Hoy
Fundación Taller de Solidaridad trabaja en trece países en los que apoya más de 200 proyectos
Fundación Taller de Solidaridad trabaja en trece países en los que apoya más de 200 proyectos / Hoy

Fundación Taller de Solidaridad reivindica la visibilidad de las mujeres en la transformación social

  • “Campesinas, costureras, coordinadoras de proyectos, voluntarias internacionales, religiosas y otras muchas que ceden su tiempo para sensibilizar en su entorno”, manifiestan desde la organización

La organización Fundación Taller de Solidaridad trabaja en trece países en los que apoya más de 200 proyectos. Esta experiencia en el trabajo directo con las personas más desfavorecidas lleva a esta asociación, promovida por las siervas de San José, a reivindicar la visibilidad de las mujeres en la transformación social.

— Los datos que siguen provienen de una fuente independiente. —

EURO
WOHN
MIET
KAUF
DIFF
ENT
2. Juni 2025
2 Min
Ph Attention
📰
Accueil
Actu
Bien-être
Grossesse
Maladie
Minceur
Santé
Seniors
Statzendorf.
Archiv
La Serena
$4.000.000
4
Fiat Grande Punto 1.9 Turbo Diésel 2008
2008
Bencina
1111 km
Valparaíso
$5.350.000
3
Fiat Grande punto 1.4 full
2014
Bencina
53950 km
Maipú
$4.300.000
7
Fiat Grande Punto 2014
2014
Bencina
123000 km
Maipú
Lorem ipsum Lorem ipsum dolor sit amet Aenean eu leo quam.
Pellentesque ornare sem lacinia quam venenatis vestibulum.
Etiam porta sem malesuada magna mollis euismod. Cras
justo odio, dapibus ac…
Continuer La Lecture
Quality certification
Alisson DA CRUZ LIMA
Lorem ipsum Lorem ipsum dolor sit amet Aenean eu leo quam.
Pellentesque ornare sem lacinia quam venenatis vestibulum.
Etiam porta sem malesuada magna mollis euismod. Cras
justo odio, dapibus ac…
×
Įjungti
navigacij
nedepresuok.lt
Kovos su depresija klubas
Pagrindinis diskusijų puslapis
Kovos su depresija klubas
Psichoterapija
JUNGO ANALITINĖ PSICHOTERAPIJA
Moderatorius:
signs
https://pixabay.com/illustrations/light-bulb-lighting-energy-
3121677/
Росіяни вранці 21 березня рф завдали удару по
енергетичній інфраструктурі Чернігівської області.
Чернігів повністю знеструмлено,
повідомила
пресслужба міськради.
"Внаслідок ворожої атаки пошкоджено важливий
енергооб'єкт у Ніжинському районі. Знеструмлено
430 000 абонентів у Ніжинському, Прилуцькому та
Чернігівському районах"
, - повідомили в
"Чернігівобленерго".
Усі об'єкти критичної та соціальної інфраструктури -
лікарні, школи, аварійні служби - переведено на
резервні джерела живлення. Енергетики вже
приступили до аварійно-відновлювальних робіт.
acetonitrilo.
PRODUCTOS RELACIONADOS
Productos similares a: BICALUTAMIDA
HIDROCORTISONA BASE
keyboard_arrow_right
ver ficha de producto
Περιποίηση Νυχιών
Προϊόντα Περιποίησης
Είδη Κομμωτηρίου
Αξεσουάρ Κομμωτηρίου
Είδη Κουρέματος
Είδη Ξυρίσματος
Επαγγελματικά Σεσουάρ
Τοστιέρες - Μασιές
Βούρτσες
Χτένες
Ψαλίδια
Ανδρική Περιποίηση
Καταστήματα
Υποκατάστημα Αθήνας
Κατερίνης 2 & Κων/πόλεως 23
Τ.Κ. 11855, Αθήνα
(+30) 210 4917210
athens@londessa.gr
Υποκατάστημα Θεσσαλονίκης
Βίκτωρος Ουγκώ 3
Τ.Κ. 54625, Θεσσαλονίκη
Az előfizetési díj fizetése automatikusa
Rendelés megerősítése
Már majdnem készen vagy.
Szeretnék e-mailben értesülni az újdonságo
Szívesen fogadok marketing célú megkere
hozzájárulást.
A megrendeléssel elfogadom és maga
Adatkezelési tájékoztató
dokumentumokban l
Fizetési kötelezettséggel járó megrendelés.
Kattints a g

En este sentido, desde la entidad quieren remarcar el papel de las mujeres que trabajan por transformar la sociedad desde la base. “Campesinas, costureras, coordinadoras de proyectos, voluntarias internacionales, religiosas y otras muchas que, como la extremeña María Dolores Solo de Zaldívar Maldonado, ceden su tiempo para sensibilizar en su entorno”, manifiestan desde Fundación Taller de Solidaridad, organización que colabora desde su compromiso por impulsar la justicia social, proteger la dignidad y mejorar las condiciones de vida de las mujeres y de los colectivos más vulnerables en los países en desarrollo.

De este modo, los responsables de la organización ponen de manifiesto que son las labores de sensibilización realizadas por mujeres las que “mueven conciencias”. En este punto Fundación Taller de Solidaridad quiere ejemplificar estas acciones en varias mujeres. Es el caso de Solo de Zaldívar, que dedica sus esfuerzos a “sensibilizar sobre la situación de violencia que sufren las mujeres de la sierra andina (Perú) para intentar apoyarlas a ellas y a sus familias ante la complicada realidad a la que se enfrentan”, en sus propias palabras.

Pero también es paradigmática la vida de Ngomba Ngoy Anastasie que, desde el barrio de Lubumbashi en la República Democrática del Congo, a sus 44 años cuida de sus 12 hijos y vende verduras en el mercado para poder subsistir. Al mismo tiempo, gracias al proyecto de alfabetización de Taller de Solidaridad, estudia y ha aprendido a "leer y escribir en swahili y comienzo a poder expresar algunos pensamientos en francés”, comenta.

Josefina Nieto, voluntaria; Rocío Fernández, técnica de Proyectos en Taller de la Solidaridad, que se suma a la huelga del 8 de marzo; la hermana María Flora, que dedicó más de 50 años a ayudar a las mujeres filipinas a salir de la prostitución y darles otra oportunidad en la vida, son ejemplos de que las “mujeres siguen moviendo el mundo con la solidaridad como firma y la lucha como medio”, concluyen desde la organización.